Thursday, 8 March 2012

Literacy and literature

I am a great lover of literacy and literacy teaching, so designing a literacy curriculum from scratch ought to be my dream job: and I am enjoying putting together an appropriate and adapted programme for our students. I am, because I am a bit of a grammar geek, enjoying organising the progression of skills and finding ways to explain at least some of the complexities and subtleties of the English language. But there is one thing that has made planning the curriculum here less fun than it might have been ... there are no books.

I have never taught literacy without books before, and, if I am honest, I wouldn't want to again. Being here has only served to reinforce in my mind (as if that were needed) that literacy and literature are and should be inseparably intertwined. I am sad enough to think that grammar can be fun and that playing with words is endlessly stimulating, but it is more fun in real books than in an abstract form. 

Part of the reason for the lack of books is financial, and my best laid plans of photocopying texts were also stymied by financial restrictions on paper, but the subject matter and expected outcomes also squeeze out the potential for literature in our literacy. The English curriculum here is teaching "functional literacy skills" - the English the students will need to survive in the workplace - so they can write an application letter, but we never write a story, they can read a set of instructions but not play with words in poetry. It is a sad reality that function has squeezed out fiction.

Don't get me wrong, I agree language should be functional. Its primary purpose is to enable communication and it is a great joy to me that, as an English speaker, language opens up a whole world of potential friendships, but I can't help feeling that language is also so much more. Yes, some would argue, linguistics is a science, but language itself is definitely an art: and like all the best art it should communicate something certainly, but also provoke questions and move you to new places, it should inspire thought and invoke emotions. It should be beautiful, which even the most well written CV, well, isn't.
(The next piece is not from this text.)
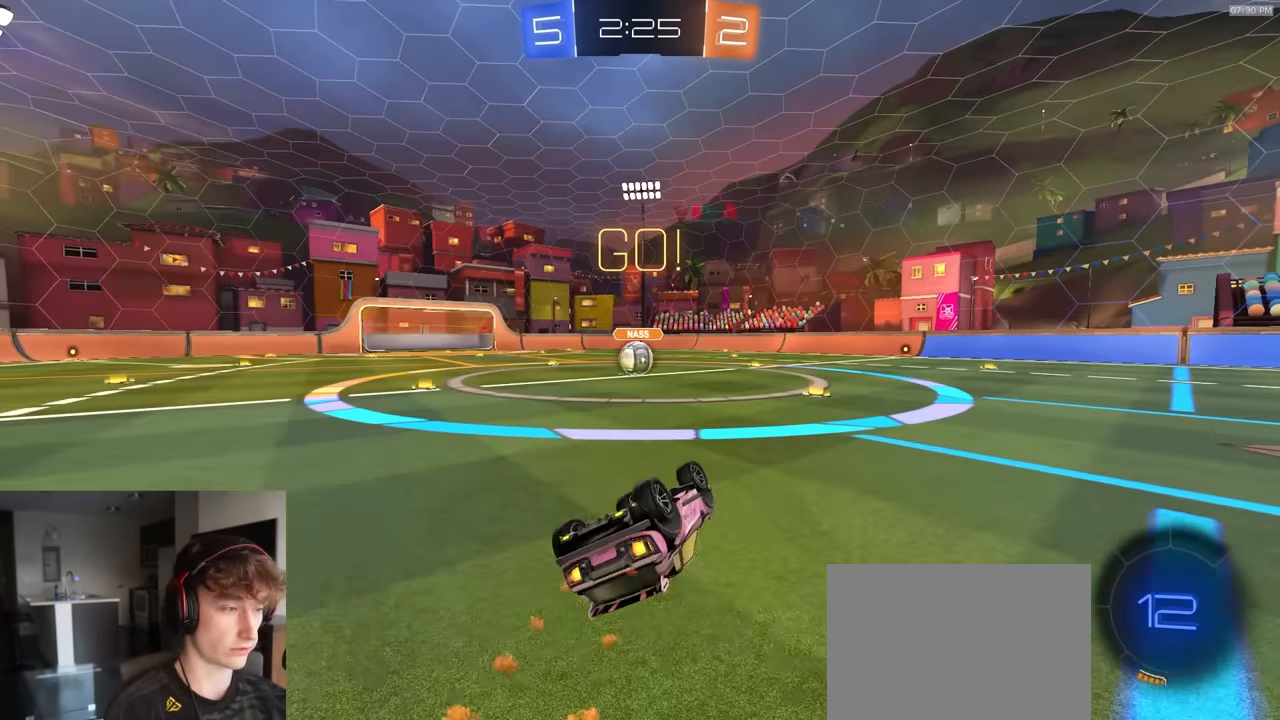
{"buttons": ["R2"], "left_stick": "left", "right_stick": "center", "events": [[333, "L1", "up"], [350, "R1", "up"], [350, "left_stick", "left"]]}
There are interesting further reflections beyond our own educational circle. In the bookshops in Cebu the vast majority of the books are written in English, and the remaining small section is of Tagalog books: neither of which are the first language of our students and the population of Cebu. Cebuano exists primarily as an oral language, meaning you have to be relatively fluent in a second or third language before really being able to read at all. It makes for a culture much less literacy based and much less literature based than our own. Being able to read and having access to more books than I could get through in a lifetime, in my first language is yet another thing I take for granted.

So although I hope our students will speak and write English more fluently by the time we move on from here, and although I hope they will be in some way inspired to continue learning and exploring the language, I can't help feeling a little sad that in its functionality maybe we aren't doing justice to the beauty of language. 
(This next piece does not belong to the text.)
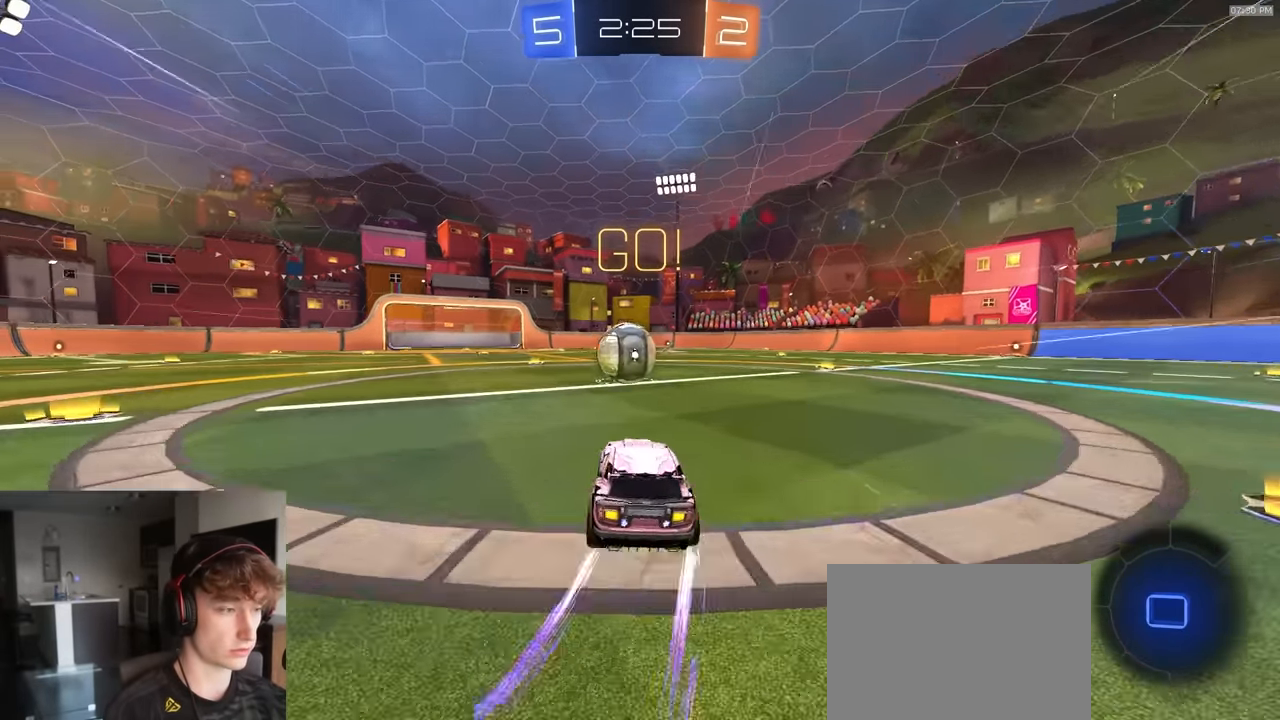
{"buttons": ["CIRCLE", "R2", "L3"], "left_stick": "down", "right_stick": "center", "events": [[67, "left_stick", "center"], [100, "CROSS", "down"], [150, "left_stick", "right"], [217, "CROSS", "up"], [300, "CROSS", "down"], [333, "L3", "down"], [383, "CIRCLE", "down"], [400, "CROSS", "up"], [433, "left_stick", "down"]]}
So I encourage you to go, read a good book, a book that inspires, a book that is beautiful.

1 comment:

  1. Not a problem!! What a thoughtful, timely reminder of what a privilege it is to live in the UK and have English as our mother tongue. As you say we are spoiled for choice; literature, written and published over hundreds of years, is easily accessible to us. Most great literature from all ages and all cultures has been translated into English. I have never given it much thought - just taken it as a given, since childhood, that books are our birthright. Now, in the UK, we have to fight to save our libraries to ensure the next generation has equal access to literature whatever their background and it doesn't become the preserve of the more wealthy in society.